The Central Government's India Semiconductor Mission has played a catalytic role in this transformation. In its first phase, the Mission committed a staggering ₹76,000 Crore in incentives targeting fabs, Assembly, Testing, Marking, and Packaging (ATMP) units, and chip design efforts. The second phase, announced in this year's Union Budget, goes even further by prioritising research and development, chip design, and innovation at a systemic level. The intent is clear: India wants to move beyond being a consumer of semiconductors and become a meaningful contributor to the global chip supply chain.
For startups like Morphing Machines, this policy environment is enormously enabling. The combination of government grants, institutional investor interest, and growing enterprise demand creates a window of opportunity that, if used well, could see Indian-designed chips powering data centres and AI infrastructure across the world within the next five to seven years. The REDEFINE processor, given its unique architecture and multi-use-case adaptability, is well-positioned to be a meaningful part of that story. As the global race for AI computing infrastructure intensifies, the ability to design chips that can adapt intelligently to a variety of demanding workloads may well become one of the defining competitive advantages of the coming decade.

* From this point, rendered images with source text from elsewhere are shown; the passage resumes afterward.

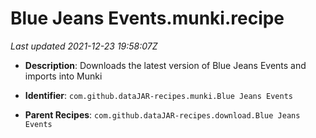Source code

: # Blue Jeans Events.munki.recipe

_Last updated 2021-12-23 19:58:07Z_

- **Description**: Downloads the latest version of Blue Jeans Events and imports into Munki

- **Identifier**: `com.github.dataJAR-recipes.munki.Blue Jeans Events`

- **Parent Recipes**: `com.github.dataJAR-recipes.download.Blue Jeans Events`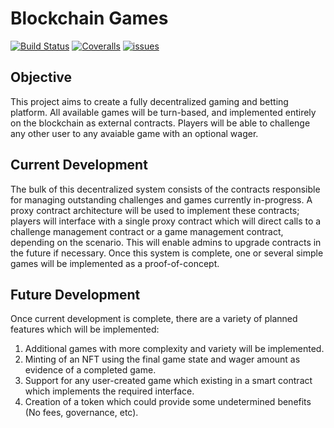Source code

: # Blockchain Games

[![Build Status](https://app.travis-ci.com/Jonathan-B-Peters/blockchain_games.svg?token=tdEabTLD8uvJAQBpwTu9&branch=main)](https://app.travis-ci.com/Jonathan-B-Peters/blockchain_games)
[![Coveralls](https://img.shields.io/coveralls/github/Jonathan-B-Peters/blockchain_games)](https://coveralls.io/github/Jonathan-B-Peters/blockchain_games)
[![issues](https://img.shields.io/github/issues/Jonathan-B-Peters/blockchain_games)](https://github.com/Jonathan-B-Peters/blockchain_games/issues)

## Objective

This project aims to create a fully decentralized gaming and betting platform. All available games will be turn-based, and implemented entirely on the blockchain as external contracts. Players will be able to challenge any other user to any avaiable game with an optional wager.

## Current Development

The bulk of this decentralized system consists of the contracts responsible for managing outstanding challenges and games currently in-progress. A proxy contract architecture will be used to implement these contracts; players will interface with a single proxy contract which will direct calls to a challenge management contract or a game management contract, depending on the scenario. This will enable admins to upgrade contracts in the future if necessary. Once this system is complete, one or several simple games will be implemented as a proof-of-concept.

## Future Development

Once current development is complete, there are a variety of planned features which  will be implemented:

1. Additional games with more complexity and variety will be implemented.
2. Minting of an NFT using the final game state and wager amount as evidence of a completed game.
3. Support for any user-created game which existing in a smart contract which implements the required interface.
4. Creation of a token which could provide some undetermined benefits (No fees, governance, etc).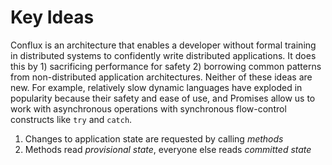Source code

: # Key Ideas

Conflux is an architecture that enables a developer without formal training in distributed systems to confidently write distributed applications. It does this by 1) sacrificing performance for safety 2) borrowing common patterns from non-distributed application architectures. Neither of these ideas are new. For example, relatively slow dynamic languages have exploded in popularity because their safety and ease of use, and Promises allow us to work with asynchronous operations with synchronous flow-control constructs like `try` and `catch`.

1. Changes to application state are requested by calling *methods*
2. Methods read *provisional state*, everyone else reads *committed state*
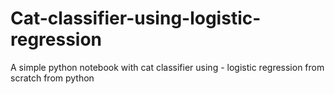 # Cat-classifier-using-logistic-regression
A simple python notebook with cat classifier using - logistic regression from scratch from python
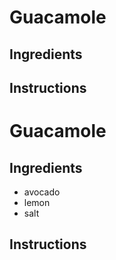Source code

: # Guacamole
## Ingredients
## Instructions
# Guacamole
## Ingredients
* avocado
* lemon
* salt
## Instructions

At The AI World, we see this development as one of the most significant pieces of AI funding news coming out of India's deep tech sector in recent months. It reflects a growing maturity in the Indian semiconductor startup ecosystem — one where companies are no longer just building incremental improvements but genuinely pushing the boundaries of what's architecturally possible. Morphing Machines' journey from a research idea in 2005 to a commercially ready semiconductor company with an ₹80 Crore Series A in 2026 is not just an inspiring story — it is a signal of what India's deep tech future could look like.